REQUIRED WORK:
Please restate each entry that follows word for word.

Version difference data:
+ + + + +
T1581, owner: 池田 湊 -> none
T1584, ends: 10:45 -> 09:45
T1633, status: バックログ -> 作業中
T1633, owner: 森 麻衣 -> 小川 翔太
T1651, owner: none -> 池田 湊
+ + + + +
REPLY:
T1581, owner: 池田 湊 -> none
T1584, ends: 10:45 -> 09:45
T1633, status: バックログ -> 作業中
T1633, owner: 森 麻衣 -> 小川 翔太
T1651, owner: none -> 池田 湊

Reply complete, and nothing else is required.